Crab and chive is one of the lightly dressed crab sandwiches, and what separates it from its siblings is the herb. Picked crab meat is bound in a mayonnaise carrying chopped chive, so the dressing brings a thin, green, mild-onion note worked all the way through rather than dropped on top. The chive is not a garnish scattered for colour. It is folded into the bind so every forkful of crab carries the same gentle allium lift against the meat's sweetness. That integration is the whole sandwich. Take the chive out and you have plain bound crab, which is a different and flatter thing.
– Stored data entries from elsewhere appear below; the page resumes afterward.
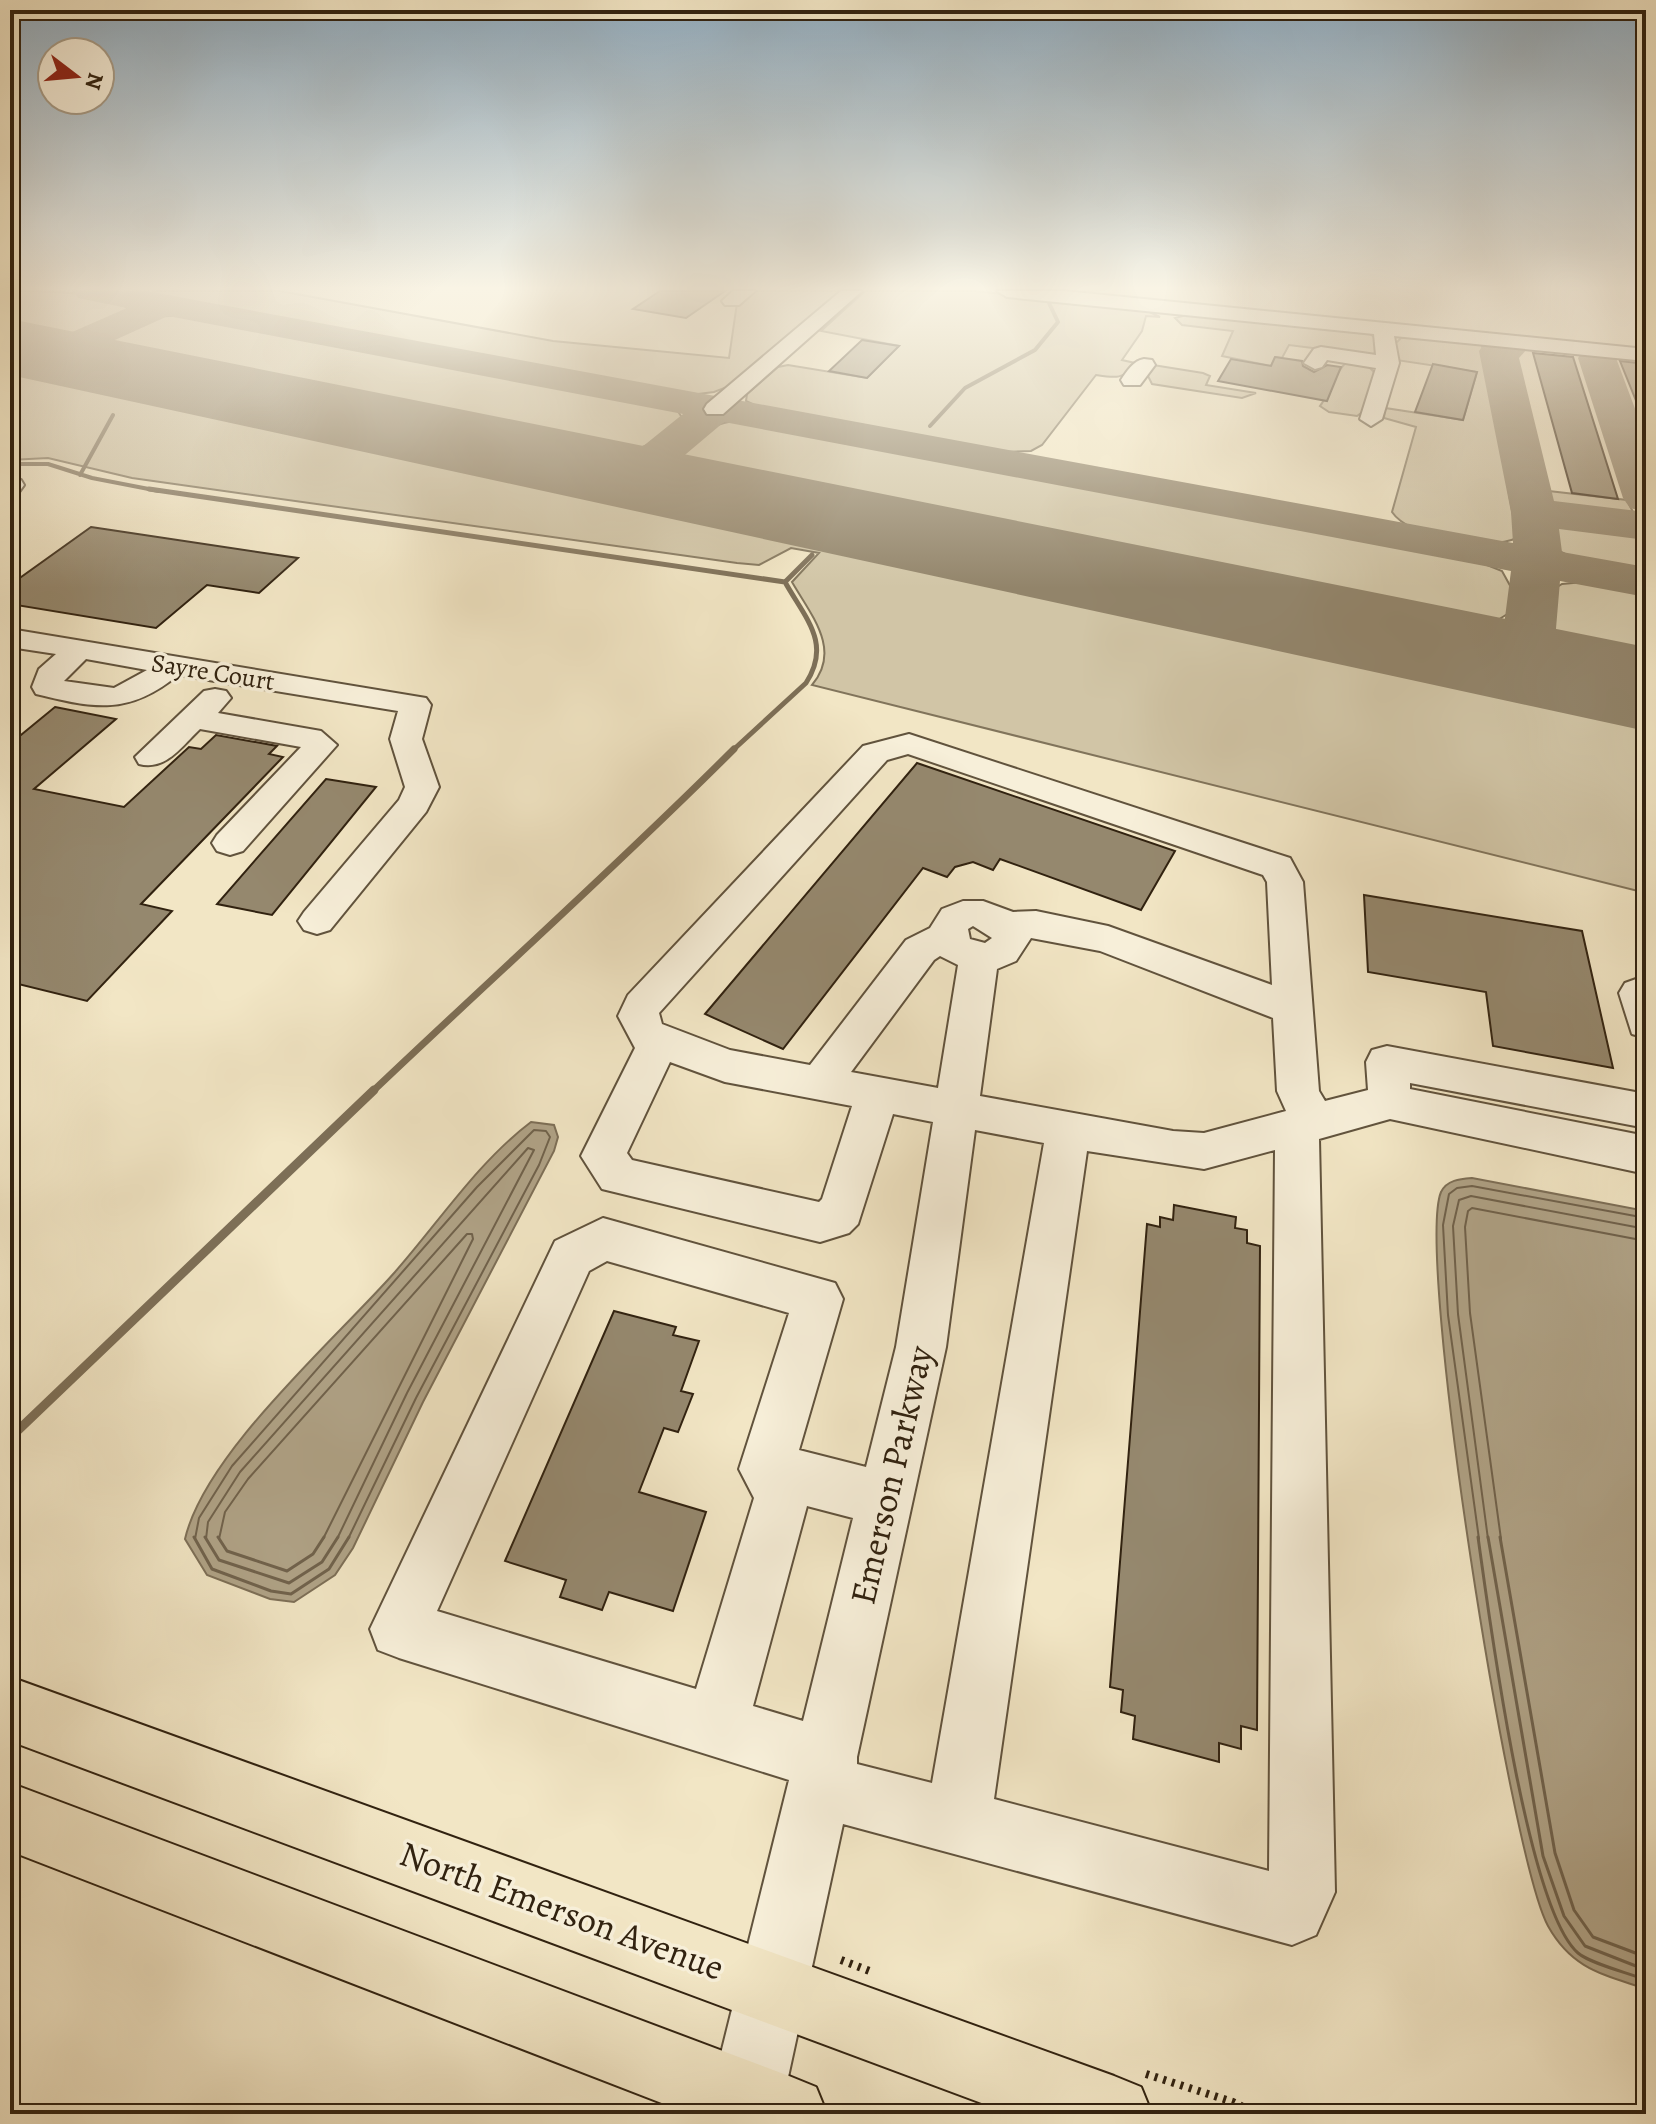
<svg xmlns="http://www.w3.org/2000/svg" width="1656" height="2124" viewBox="0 0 1656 2124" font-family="Alegreya,serif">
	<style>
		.green { fill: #d1c5a6; stroke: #81745b; stroke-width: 2 }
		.water { fill: #b0a387; stroke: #7d6f57; stroke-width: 2 }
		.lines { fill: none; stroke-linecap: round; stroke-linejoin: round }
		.shore-far1 { stroke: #70624c; stroke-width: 2 }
		.shore { stroke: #70624c; stroke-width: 3 }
		.stream-far3 { stroke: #7d6f57; stroke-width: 4 }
		.stream-far2 { stroke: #7d6f57; stroke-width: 5 }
		.stream-far1 { stroke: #7d6f57; stroke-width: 7 }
		.stream { stroke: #7d6f57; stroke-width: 9 }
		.taxiway { fill: #92846a; fill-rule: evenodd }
		.runway { fill: #92846a; fill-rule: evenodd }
		.building { fill: #95886e; stroke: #312210; stroke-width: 2 }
		.minor-casing { stroke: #61533d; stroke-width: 4 }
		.major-casing { stroke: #312210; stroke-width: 4 }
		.path { stroke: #312210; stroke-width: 8; stroke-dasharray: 3 6; stroke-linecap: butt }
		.minor { fill: #f7efd9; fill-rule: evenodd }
		.major { fill: #f2e6c5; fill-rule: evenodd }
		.labels { text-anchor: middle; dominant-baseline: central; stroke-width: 7; stroke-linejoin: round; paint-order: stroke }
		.far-street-label { font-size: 26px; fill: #312210; stroke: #f7efd9 }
		.near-street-label { font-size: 36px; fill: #312210; stroke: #f7efd9 }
	</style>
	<rect width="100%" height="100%" fill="#f2e6c5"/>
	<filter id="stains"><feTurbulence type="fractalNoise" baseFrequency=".0025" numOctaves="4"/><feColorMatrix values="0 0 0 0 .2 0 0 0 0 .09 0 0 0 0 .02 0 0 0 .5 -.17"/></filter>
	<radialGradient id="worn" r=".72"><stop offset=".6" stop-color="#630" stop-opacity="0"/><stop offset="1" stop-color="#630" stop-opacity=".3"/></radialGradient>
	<path class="green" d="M10,291C33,291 118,290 129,311C98,338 48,341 10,333Z
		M157,291H280L553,341L729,358L737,303L749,291H842L727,387L714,392L690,395L149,294Z
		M865,291H974L1141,308L1160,317L1146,316L1142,331L1122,360L1135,363C1124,380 1115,378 1096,375L1042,445L1031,451L1002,452L763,409L746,401L747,394L778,367L788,365L867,378L899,346L821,331Z
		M1191,314L1365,331L1377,339V356L1289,345L1282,358L1275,357L1271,366L1222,356L1233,331L1182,325L1175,318Z
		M187,315L668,407L677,410L683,419C655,450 621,457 581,452L107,353L100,342L151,317Z
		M1403,336L1504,346H1482L1517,538C1488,551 1410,539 1392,512L1416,427L1384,418L1385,408L1463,420L1477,372L1396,360L1395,344Z
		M10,359L1646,706V893L812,685C842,650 811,615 792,582L819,553L791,548L759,565L737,563L132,478L48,458L10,460Z
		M1347,362L1367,365L1376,374L1365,410L1357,416L1329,412L1320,406C1329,395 1335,371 1347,362Z
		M1153,365L1203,373L1210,376L1206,385L1256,393L1242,398L1152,384L1146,372Z
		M733,421L1452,551L1502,571L1513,591L1509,613L1485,628L1455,630L712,478L681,464L680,454C692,434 711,425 733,421Z
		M1540,490L1627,500L1634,514L1626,516L1564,509L1542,501Z
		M1573,524L1646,532V575L1584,563L1557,550L1550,535L1554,529Z
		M1584,582L1646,591V669L1586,653L1551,628L1548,615L1554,589L1562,584Z"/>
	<path class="water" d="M531,1122L554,1125L558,1137L554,1151L423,1402L353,1548L335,1575L294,1602L270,1599L207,1575L185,1539C205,1453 335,1340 395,1272C439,1222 478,1162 531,1122Z
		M1472,1178L1646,1211V1989C1602,1974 1572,1969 1548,1926C1510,1857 1415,1255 1441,1192C1447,1180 1460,1179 1472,1178Z"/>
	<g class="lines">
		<path class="shore-far1" d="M195,1539L199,1518L232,1466L477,1187L534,1130L546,1131L550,1137L539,1165L416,1398L348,1539
			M206,1539L208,1522L240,1472L528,1148L534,1150L407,1393L337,1539
			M219,1539L225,1512L248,1479L467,1234H472L473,1239L323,1539
			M1479,1539L1448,1315L1443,1225L1449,1194L1457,1188L1472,1186L1646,1218
			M1488,1539L1458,1314L1453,1226L1459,1200L1471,1196L1646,1229
			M1501,1539L1470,1313L1465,1227L1468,1211L1472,1208L1646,1241"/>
		<path class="shore" d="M194,1537L212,1569L271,1591L291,1594L329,1569L349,1537
			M205,1537L219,1560L289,1583L322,1562L338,1537
			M218,1537L227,1551L287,1571L313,1554L324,1537
			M1478,1537C1489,1615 1527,1909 1578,1953C1591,1964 1629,1973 1646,1980
			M1488,1537L1543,1856L1564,1916L1585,1946L1646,1970
			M1500,1537L1555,1853L1574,1910L1593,1937L1646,1957"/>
		<path class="stream-far3" d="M930,426L965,388L1035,350L1058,322L1049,303
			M10,464H48L92,478L159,491
			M80,475L113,415"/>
		<path class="stream-far2" d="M149,489L785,582
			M732,751L806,683C832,643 805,618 785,582L812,555"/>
		<path class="stream-far1" d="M372,1092C493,977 616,867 734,749"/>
		<path class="stream" d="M10,1438L374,1090"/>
		<path class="taxiway" d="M73,291H146L1513,543L1511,512L1479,351L1485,343L1508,338L1521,341L1527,349L1519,358L1554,501L1646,512V540L1559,529L1562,552L1646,567V597L1560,581L1553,664L1545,676L1526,680L1507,676L1499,664L1511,571L724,422L648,486L632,490L616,486L610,477L616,468L683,414L168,316L64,363L51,366L38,363L32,355L38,347L127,308L78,298Z
			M1597,347L1610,350L1616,358L1646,438V512L1630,508L1623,498L1578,358L1584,350Z"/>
		<path class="runway" d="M10,319L1646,647V731L10,375Z"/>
	</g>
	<path class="building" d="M660,291H725L686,318L633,309Z
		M862,340L899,346L867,378L829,371Z
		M1533,353L1573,357L1618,499L1572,493Z
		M1275,357L1302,361L1303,366L1314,372L1327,365L1341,367L1327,401L1218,381L1231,359L1271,366Z
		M1620,361L1646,364V423H1645Z
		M1433,364L1477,372L1463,420L1415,412Z
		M91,527L298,558L259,593L207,585L156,628L10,604V585Z
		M55,707L116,719L34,789L124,807L189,747L201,749L216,735L277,746L269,754L283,757L141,904L172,911L87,1001L10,982V744Z
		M917,763L1175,851L1141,910L1000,859L993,870L973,862L955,867L947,877L923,868L783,1049L705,1014Z
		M326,779L376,787L272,915L217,904Z
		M1364,895L1582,931L1613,1068L1493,1046L1486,992L1368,972Z
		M1174,1205L1236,1217L1235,1228L1247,1230V1243L1260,1246L1257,1730L1241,1726V1749L1219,1743V1762L1133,1739L1135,1716L1121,1712L1123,1690L1110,1687L1147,1224L1160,1227V1217L1173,1220Z
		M614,1311L676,1327L673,1335L699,1341L681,1391L693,1394L678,1432L664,1428L639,1492L706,1512L673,1611L609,1592L602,1610L560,1597L566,1580L505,1561Z"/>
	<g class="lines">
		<defs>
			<path id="minor" d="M733,291H755L739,305H725L722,301Z
				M841,291H862L723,414H707L704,409L707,404Z
				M997,291H1064L1646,349V361L1394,336L1399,363L1382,419L1371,426L1360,419L1376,368L1327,360L1322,367L1315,369L1304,363L1314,349L1321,347L1376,355L1374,334L1007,297Z
				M1144,359L1152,360L1155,365L1140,385H1124L1121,380C1127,371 1133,361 1144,359Z
				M10,478L21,480L24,485L19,492L10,494Z
				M10,629L426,698L431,705L422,739L439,787L426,812L330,930L317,934L304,930L298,921L304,912L399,800L405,787L390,739L398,711L178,675C128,716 94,708 36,694L32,687L39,669L56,654L10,647ZM86,659L147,670L114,688L64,681Z
				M215,689L226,691L231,698L218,713L321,731L337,745L243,851L230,855L217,851L212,843L217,835L301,747L200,729C182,746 166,771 139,764L135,757L204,691Z
				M909,734L1290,858L1303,882L1319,1091L1325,1101L1368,1090L1366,1062L1372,1050L1387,1046L1646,1094V1128L1410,1083V1089L1646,1136V1174L1390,1119L1319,1139L1335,1892L1316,1935L1292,1945L843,1824L780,2114H706L789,1780L399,1658L378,1650L370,1629L555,1241L603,1218L835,1283L843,1299L799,1450L866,1467L896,1347L933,1122L893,1114L858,1224L849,1233L820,1242L602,1189L581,1156L635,1048L618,1016L628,995L863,746ZM908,754L1263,875L1267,882L1272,985L1108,926L1036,911L1013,912L983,901H963L942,909L930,928L906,940L810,1065L730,1050L662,1024L659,1013L887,760ZM973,926L992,938L985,943L970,939L968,929ZM1031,938L1100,951L1273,1018L1277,1091L1286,1111L1204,1133L1173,1131L980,1096L997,969L1016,961ZM940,956L958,965L938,1088L851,1072L934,960ZM670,1062L725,1082L852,1106L822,1199L819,1202L632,1160L627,1153ZM975,1130L1044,1143L932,1783L857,1764V1757L946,1347ZM1275,1150L1269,1871L994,1799L1087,1151L1204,1169ZM607,1261L789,1313L739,1469L754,1498L696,1689L437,1611L589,1271ZM807,1506L853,1518L803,1721L753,1706Z
				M1639,978L1646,980V1038L1632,1034L1619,993L1625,983Z"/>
			<path id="major" d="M10,1677L1114,2076L1141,2087L1152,2114H1011L10,1741Z
				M10,1783L789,2076L816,2087L827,2114H690L10,1851Z"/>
		</defs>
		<use href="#minor" class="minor-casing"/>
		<use href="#major" class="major-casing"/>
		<path class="path" d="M841,1960L872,1972
			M1146,2074L1233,2102L1257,2114"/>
		<use href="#minor" class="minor"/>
		<use href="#major" class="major"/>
	</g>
	<linearGradient id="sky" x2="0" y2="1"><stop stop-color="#91adc1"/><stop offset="0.49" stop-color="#f9f4e5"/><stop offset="1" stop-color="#f9f4e5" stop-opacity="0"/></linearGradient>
	<rect width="1656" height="588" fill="url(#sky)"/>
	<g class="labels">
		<g class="far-street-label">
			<text transform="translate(213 672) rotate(9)">Sayre Court</text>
		</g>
		<g class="near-street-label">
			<text transform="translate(891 1475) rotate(-77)">Emerson Parkway</text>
			<text transform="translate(562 1910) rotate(20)">North Emerson Avenue</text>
		</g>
	</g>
	<rect width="1656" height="2124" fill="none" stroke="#f2e6c5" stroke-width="40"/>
	<rect x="12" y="12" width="1632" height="2100" fill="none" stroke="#312210" stroke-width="4"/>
	<rect x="20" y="20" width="1616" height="2084" fill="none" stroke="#312210" stroke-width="2"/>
	<g transform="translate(76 76) rotate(106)"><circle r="38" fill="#f7efd9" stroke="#a89d89" stroke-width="2"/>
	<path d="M0-6L14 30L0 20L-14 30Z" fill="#8f2418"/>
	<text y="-12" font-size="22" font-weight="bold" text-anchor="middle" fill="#312210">N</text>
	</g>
	<rect width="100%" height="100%" filter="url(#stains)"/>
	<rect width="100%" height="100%" fill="url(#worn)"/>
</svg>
The craft is dressing the crab enough to hold it without turning it to paste. Crab meat is delicate and breaks down fast under a fork, so it is folded gently through just enough chived mayonnaise to make it cohere, never beaten smooth, because a crab sandwich that has lost its flake has lost the texture that makes it crab. The chive is cut fine and used in a measured amount: enough to read as a clean onion note, not so much that it overrides a meat whose entire appeal is its sweetness. White meat keeps the filling pale and mild, a little brown meat deepens it, and the balance is a matter of how rich the sandwich is meant to be. The bread is soft and plain, usually brown, and buttered to the edges so the crumb is sealed against a filling that carries its own moisture and so nothing competes with a flavour built on lightness. Cut thin and not overfilled, it is a sandwich that depends on the crab being good and the chive being restrained.
The variations are the rest of the dressed-crab shelf, each defined by the single note worked against the meat. The plain crab sandwich runs white and brown meat with only lemon and butter; crab and lemon swaps the herb for bright acid in the bind; crab paste takes the same shellfish to the concentrated, shelf-stable end of the larder. Each deserves its own article rather than being crowded in here.